Mark, You are talking nonsense. Rotation is not relative in GR. Period.

By the way, Robert Bennett told me, when I pressed him, that he does not believe in either special or general relativity! I can send you the e-mail where he said this to me. Bennett talks (as you do) about the Lense-Thirring effect and the dragging of inertial frames, but the Lense-Thirring effect is something that exists in General Relativity and not in Newtonian physics. Yet Bennett says he believes in Newtonian physics and not General Relativity. He totally inconsistent!
He rejects GR and then appeals to a GR effect.

I just looked you up in the ISI database and find that no one named M.J. Wyatt has ever published a research paper in physics. There is an M.J. Wyatt who has published a few papers in engineering. What are your credentials for arguing about General Relativity with someone who has taught graduate courses in it at a major university? (In fact I am teaching it again next fall.) You have what some people call Chutzpah. Look, fellah. I do this stuff for a living. Do you also tell brain surgeons and airline pilots about the technicalities of their fields? Sorry to be harsh, but God is not served by his followers speaking nonsense.

PROBLEMS AND TASKS:
A – Decide whether each statement agrees with the message on General Relativity. Answer yes or no, and quote the words from the message that settle it.
(i) The writer holds that rotation is relative in General Relativity.
(ii) The writer says the Lense-Thirring effect exists in General Relativity but not in Newtonian physics.
(iii) The writer plans to teach General Relativity again next fall.
B – According to the message on General Relativity, which database did the writer search for M.J. Wyatt?
C – Continue the message on General Relativity from its last sentence.

STUDY MATERIAL:

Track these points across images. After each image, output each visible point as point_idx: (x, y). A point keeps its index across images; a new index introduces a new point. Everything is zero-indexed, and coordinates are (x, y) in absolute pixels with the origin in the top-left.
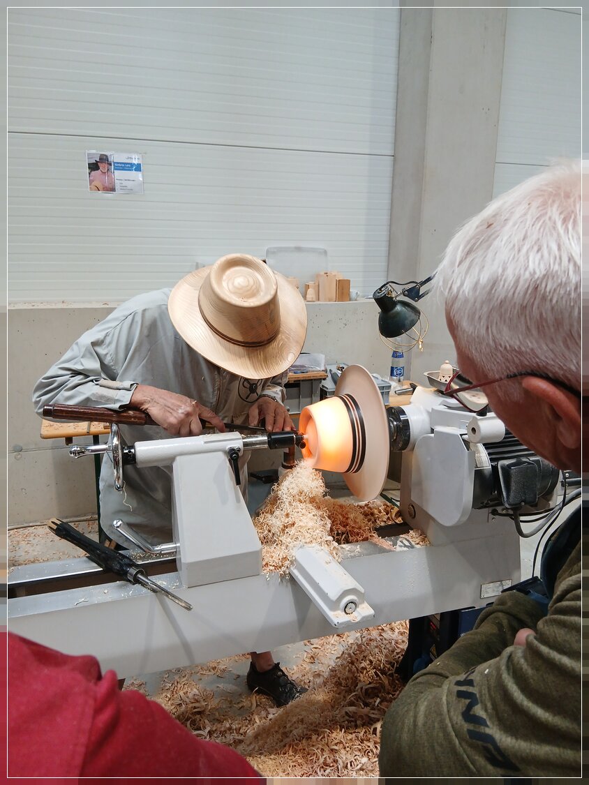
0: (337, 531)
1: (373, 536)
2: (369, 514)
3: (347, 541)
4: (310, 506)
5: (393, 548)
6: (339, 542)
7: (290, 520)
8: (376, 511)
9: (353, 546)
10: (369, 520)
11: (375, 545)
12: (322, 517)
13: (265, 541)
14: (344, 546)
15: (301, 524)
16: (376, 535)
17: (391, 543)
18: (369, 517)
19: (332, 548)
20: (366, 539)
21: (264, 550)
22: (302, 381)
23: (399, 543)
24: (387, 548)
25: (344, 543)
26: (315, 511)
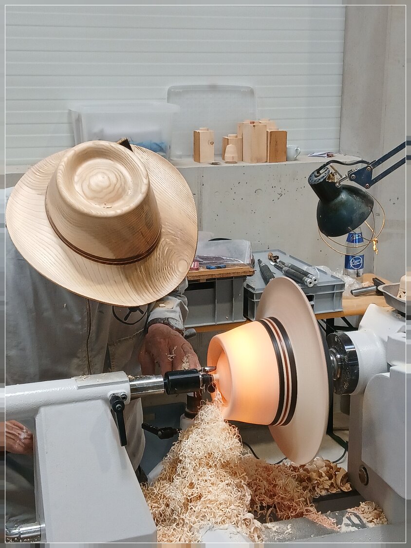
0: (261, 503)
1: (310, 511)
2: (304, 479)
3: (275, 518)
4: (222, 472)
5: (336, 528)
6: (262, 520)
7: (195, 491)
8: (314, 475)
9: (282, 526)
10: (305, 488)
11: (313, 523)
12: (239, 486)
13: (161, 519)
14: (269, 525)
15: (210, 497)
16: (313, 509)
17: (334, 520)
18: (304, 484)
19: (252, 530)
20: (301, 515)
21: (160, 533)
22: (218, 279)
23: (345, 521)
24: (329, 527)
25: (271, 521)
26: (229, 480)
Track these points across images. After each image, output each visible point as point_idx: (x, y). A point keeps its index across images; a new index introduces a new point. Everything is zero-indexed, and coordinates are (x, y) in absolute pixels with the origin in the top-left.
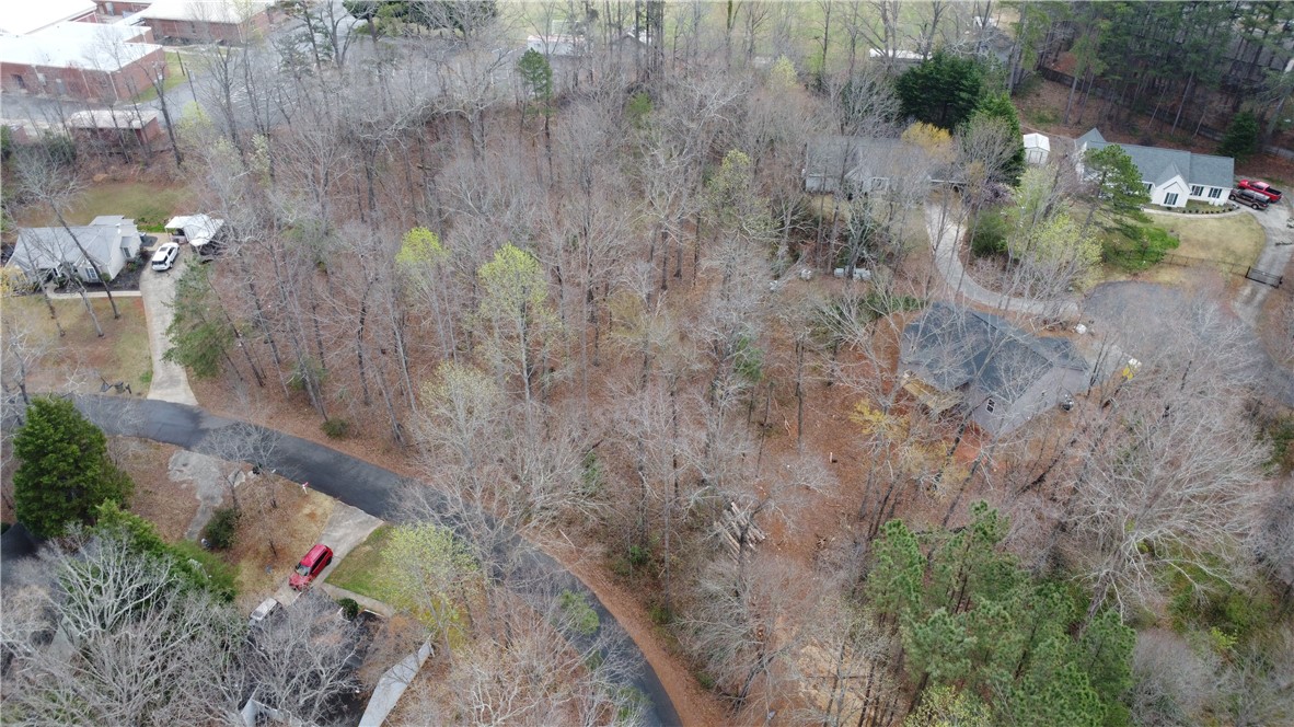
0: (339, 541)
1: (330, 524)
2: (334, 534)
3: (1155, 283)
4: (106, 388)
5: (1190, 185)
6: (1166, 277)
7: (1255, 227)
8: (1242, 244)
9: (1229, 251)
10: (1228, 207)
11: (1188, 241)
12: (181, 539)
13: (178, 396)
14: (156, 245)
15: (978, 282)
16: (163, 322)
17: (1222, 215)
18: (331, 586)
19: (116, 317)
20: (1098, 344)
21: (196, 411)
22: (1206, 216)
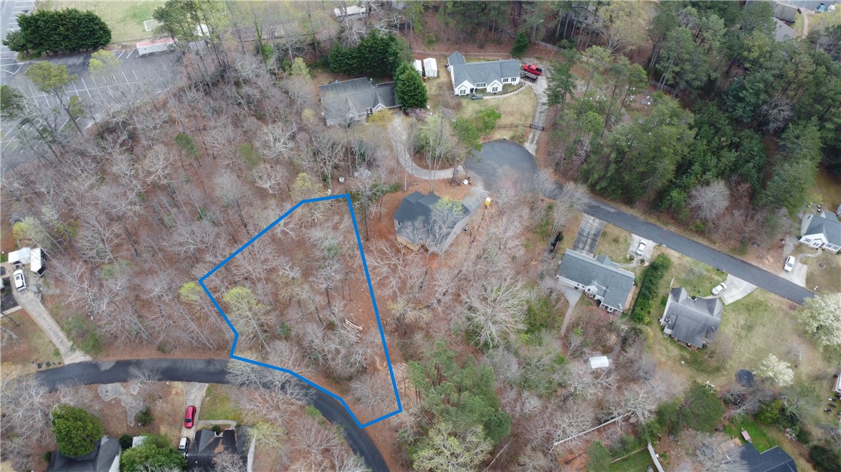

RESULTS OF THE EXERCISE:
A –
(i) No: "Rotation is not relative in GR."
(ii) Yes: "the Lense-Thirring effect is something that exists in General Relativity and not in Newtonian physics"
(iii) Yes: "In fact I am teaching it again next fall."

B – The ISI database.

C –
Bennett is an ignoramus when it comes to physics and Sungenis is a bigger one. Sungenis wrote some brilliant theological works (like "Not by Faith Alone") but he is now dabbling in things he knows zippo about. He still obviously has the fundamentalist idea of every man his own Pope, except that instead of rejecting 2,000 years of Church Tradition, as he used to do as a fundamentalist, he now rejects 400 years of well established physics. Just as he used to think he could figure out the whole Bible on his own without the aid of Tradition, so now he thinks he can figure out the physical universe on his own without knowing what theoretical physicists have been up to for the last 400 years. Chutzpah to the nth degree.